Banks are more interested in cryptocurrencies than at any previous time – but they need to be careful, a U.S. federal regulator said Monday.
The Office of the Comptroller of the Currency (OCC) published its Semiannual Risk Perspective report for the fall of 2021, outlining what the agency sees as the key and emerging risks banks should be aware of. Digital assets have been in the report before, but the Fall 2021 report has the most in-depth analysis of how digital assets might interact with the banking sector.
“Distributed ledger technology and digital assets, including stablecoins and other crypto assets, may broaden delivery channels and the functionality of financial services,” the report says. “The OCC is approaching crypto-related activities in the federal banking system very carefully with a high degree of caution and expects its supervised institutions to do the same.”

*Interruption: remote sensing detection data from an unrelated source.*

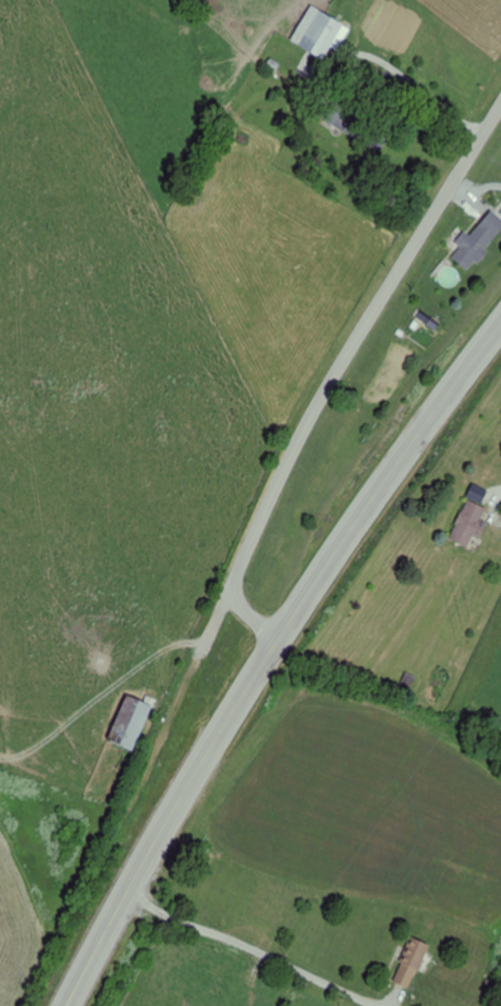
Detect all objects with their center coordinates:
building: (320, 32)
building: (372, 135)
building: (477, 240)
road: (337, 371)
building: (468, 524)
road: (217, 616)
road: (267, 655)
building: (409, 680)
building: (130, 722)
road: (253, 947)
building: (412, 959)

Banks and other regulated institutions should check with their OCC supervisor before they begin offering any services in the digital asset sector, the report says.
These services can include custody, derivatives products and access to third-party crypto products.

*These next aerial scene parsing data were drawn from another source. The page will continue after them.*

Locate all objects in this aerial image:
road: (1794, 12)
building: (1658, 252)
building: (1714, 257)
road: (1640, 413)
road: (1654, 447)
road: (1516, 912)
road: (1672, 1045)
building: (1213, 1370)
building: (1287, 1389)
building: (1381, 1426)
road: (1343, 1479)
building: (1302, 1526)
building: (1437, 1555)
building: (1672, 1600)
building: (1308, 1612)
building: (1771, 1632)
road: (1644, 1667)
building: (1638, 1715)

“This includes ensuring sufficient knowledge and expertise in the underlying products and services and processes to identify and address strategic, operational, compliance and reputational risks. Sound risk management of crypto-related product offerings includes alignment with a bank’s strategic goals, risk appetite, resources and expertise,” the report says.
While the report says digital assets can lead to “opportunities” for the banking sector, it emphasizes there are risks to banks if they delve into this new asset class.
The OCC intends to provide more guidance for banks in the coming year as well, outlining how specifically banks can take up crypto offerings.
The report points to recent publications by groups the OCC was part of, including the President’s Working Group on Financial Markets’ report on stablecoins and the joint interagency sprint team that included the Federal Reserve and Federal Deposit Insurance Corp. (FDIC) as examples of additional clarity that is yet to come.